To a Jnani God is his own Self

It has been noticed that many people appear every now and then and want to do something great and important and so they cover their intentions under a divine ordinance. When Cromwell butchered the Irishmen, women and children, and fought his battles with distinction, he always announced that he was working under direct orders from God. Calvin, too, had the same pretension. In a minor degree people who indulge in this pretension are found in many walks of life.

When the Indian semi-religious teacher Govindasingh founded the Sikh order to combat the Mohammedan tyranny, he announced that it was under the direct command of God that he was founding the ‘pantha’ or order. In Bengal not long ago Keshub Chandrasen gave out that he received direct orders from God and that God had commanded him to marry his daughter, who was not yet twelve years old, to the heir-apparent of the Maharaja of Koochbihar. In our own days Aurobindo Ghose gave out that he was interviewed by Shri Krishna, who ordered him to adopt a certain course of life.

When I carefully considered this matter, I came to the conclusion that all those men who made extravagant claims were either demented or selfish hypocrites. Cromwell started his military career as an anti-Royalist, but he was quite willing to proclaim himself king after the beheading of Charles I, when he was prevented by those men who were nearest to him and who were his great supporters. Govindasingh, the Sikh leader, fought the Raja Belashor and the other chiefs for the sake of his individual power, and the same applies to all other such pretenders also.

God has ordained only one course of life for man, and it is the moral mystico- spiritual creed. Let him purify and still his mind, give unqualified devotion, and finally recognise his identity with the Lord Himself in his own being.

What is the meaning of the words, Rishi, seer of Truth, or Hebrew prophet? It seems to me that under certain mystic experiences man imagines that he is ordered by God to do such and such a thing. But it is only a test of the stability of his heart in devotion and renunciation.

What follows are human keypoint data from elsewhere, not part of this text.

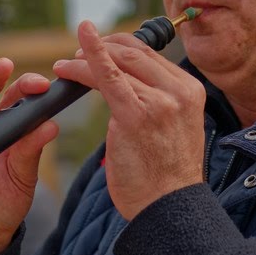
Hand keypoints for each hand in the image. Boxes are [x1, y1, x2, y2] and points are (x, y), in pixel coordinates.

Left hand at [52, 21, 204, 219]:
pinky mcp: (135, 115)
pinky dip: (87, 59)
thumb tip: (131, 89)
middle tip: (77, 52)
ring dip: (86, 58)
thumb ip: (159, 105)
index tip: (102, 49)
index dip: (122, 47)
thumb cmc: (166, 177)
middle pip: (135, 53)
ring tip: (64, 65)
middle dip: (103, 47)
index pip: (152, 56)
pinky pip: (106, 78)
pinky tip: (69, 57)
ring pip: (118, 63)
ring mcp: (159, 101)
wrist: (169, 207)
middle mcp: (179, 91)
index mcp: (191, 91)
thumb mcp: (174, 130)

It will be seen that the self-ordained prophets of God contradict themselves when it suits their purpose. They have no idea of the future; no man ever can. But they believe that they know all the past and future. Before Maya relieves the soul of man of her clutches, it tries many subtle tricks to delude him, and in the case of some pious men the assumption of the claim to be under the command of divinity is one of them.

Does God need a man to command? Is He not the basis of the intellect of the whole universe? In the inorganic kingdom do the rocks ever assert such a claim? Let me illustrate the point of view which I hold in this matter.

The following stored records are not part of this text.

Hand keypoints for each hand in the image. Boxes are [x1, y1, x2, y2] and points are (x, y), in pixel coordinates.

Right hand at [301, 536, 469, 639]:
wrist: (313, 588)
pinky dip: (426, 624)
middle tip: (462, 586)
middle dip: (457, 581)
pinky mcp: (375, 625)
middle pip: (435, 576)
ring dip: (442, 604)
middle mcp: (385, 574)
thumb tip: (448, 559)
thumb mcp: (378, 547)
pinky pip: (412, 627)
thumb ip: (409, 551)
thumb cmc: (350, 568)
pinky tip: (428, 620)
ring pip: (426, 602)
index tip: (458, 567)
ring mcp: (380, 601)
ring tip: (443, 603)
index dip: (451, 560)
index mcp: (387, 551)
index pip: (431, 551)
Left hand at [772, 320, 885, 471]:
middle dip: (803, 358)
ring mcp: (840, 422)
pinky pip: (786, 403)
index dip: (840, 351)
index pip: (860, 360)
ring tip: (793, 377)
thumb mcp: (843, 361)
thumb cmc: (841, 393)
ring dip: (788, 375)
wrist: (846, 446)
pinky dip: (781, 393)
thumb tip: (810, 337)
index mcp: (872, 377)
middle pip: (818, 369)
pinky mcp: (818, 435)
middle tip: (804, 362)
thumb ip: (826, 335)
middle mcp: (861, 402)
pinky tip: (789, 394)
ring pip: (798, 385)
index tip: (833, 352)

There was a certain Sufi who lived as a perfect renunciate and a thorough devotee of God. He used to cry involuntarily the spiritual truth: “I am Shiva, I am the highest bliss.” In Arabic it means ‘Analhaq’. At one time the Sufi mystic happened to be in the neighbourhood of a few rationalistic sceptics. In order to subject him to a test, they imprisoned him in a ruined house and supplied him with the bare necessities of life.

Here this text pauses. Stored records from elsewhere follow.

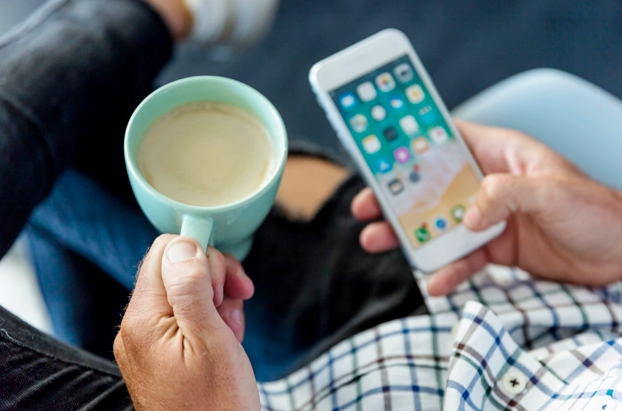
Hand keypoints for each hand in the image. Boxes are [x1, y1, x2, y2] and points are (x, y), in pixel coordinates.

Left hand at [113, 235, 258, 410]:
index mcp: (145, 319)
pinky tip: (225, 339)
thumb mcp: (211, 340)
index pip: (166, 252)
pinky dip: (211, 319)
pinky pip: (186, 315)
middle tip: (234, 303)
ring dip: (217, 300)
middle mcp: (139, 326)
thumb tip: (183, 243)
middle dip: (213, 278)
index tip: (228, 280)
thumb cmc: (216, 406)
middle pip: (176, 267)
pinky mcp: (161, 350)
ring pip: (186, 290)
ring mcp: (149, 339)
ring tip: (231, 330)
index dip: (203, 255)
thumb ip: (191, 287)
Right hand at [352, 120, 621, 295]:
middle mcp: (489, 184)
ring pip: (438, 223)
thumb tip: (467, 215)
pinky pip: (462, 259)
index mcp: (500, 155)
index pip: (448, 140)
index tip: (379, 153)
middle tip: (365, 206)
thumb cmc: (597, 211)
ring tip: (376, 241)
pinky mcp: (495, 248)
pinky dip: (447, 271)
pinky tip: (435, 282)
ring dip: (407, 233)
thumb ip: (506, 194)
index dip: (413, 144)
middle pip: (432, 186)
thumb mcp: (553, 191)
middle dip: (396, 196)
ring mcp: (489, 218)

The Sufi was unmindful of all the external changes and went on singing: “Analhaq, Analhaq.” One dark night a number of young and beautiful boys dressed up as angels suddenly descended upon him, and their leader said: “O holy Saint, Allah is highly pleased with thee. He recognises the unique quality of thy devotion. He has sent us round to ask thee what boon thou wouldst desire of Him. Allah is willing to make thee a king, a sovereign, a commander of people, a great religious leader. Tell us now, what is thy wish, O holy man?” The Saint looked at them carefully and shouted: “Get away, ye hypocrites, you are cheats and deceivers. There is no other God but myself, and I have not ordered you to do any such thing which you are now pretending to do.”

This Sufi illustrates the spiritual position very well. To a jnani God is his own Self, and how can the Self order his own Self to claim that a certain man is under the command of God? It is an absurd assumption. The command of God implies duality, but the Supreme Spirit is above duality.